▶ TRECHO DO DOCUMENTO
□ □ □ □

A Organização das Nações Unidas para a Educação, a Ciência e a Cultura
(Unesco) lança nesta segunda-feira (19) o Relatório Mundial das Nações Unidas sobre Desenvolvimento dos Recursos
Hídricos 2018, durante a abertura oficial do Fórum Mundial da Água, em
Brasília. A edição incentiva a busca por soluções baseadas na natureza (SbN),
que usam ou simulam processos naturais para contribuir com o aperfeiçoamento da
gestão da água no mundo.
O documento mostra que apesar da disseminação das tecnologias que
envolvem a conservação ou a reabilitação de ecossistemas naturais, esses
processos correspondem a menos de 1% do investimento total em infraestrutura
para a gestão dos recursos hídricos. Segundo a oficial do Programa Mundial de
Avaliação de Recursos Hídricos da Unesco, Angela Ortigara, o objetivo da
publicação é incentivar a adoção de soluções baseadas na natureza para que
sejam sejam efetivamente consideradas na gestão da água.

□ □ □ □

▶ CONJUNTO DE REGISTROS
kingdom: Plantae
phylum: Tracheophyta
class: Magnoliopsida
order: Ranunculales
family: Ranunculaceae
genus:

□ □ □ □

Reproduza com fidelidade a passagem do trecho sobre o relatório da Unesco compreendida entre "A Organização das" e "água no mundo.", inclusive. Os registros constituem material à parte, independente do trecho sobre o relatório da Unesco.

▶ RESULTADO DO EXERCÍCIO
A Organização das Nações Unidas para a Educação, a Ciência e a Cultura
(Unesco) lança nesta segunda-feira (19) o Relatório Mundial das Nações Unidas sobre Desenvolvimento dos Recursos
Hídricos 2018, durante a abertura oficial do Fórum Mundial da Água, em
Brasília. A edição incentiva a busca por soluções baseadas na natureza (SbN),
que usam ou simulam processos naturais para contribuir com o aperfeiçoamento da
gestão da água no mundo.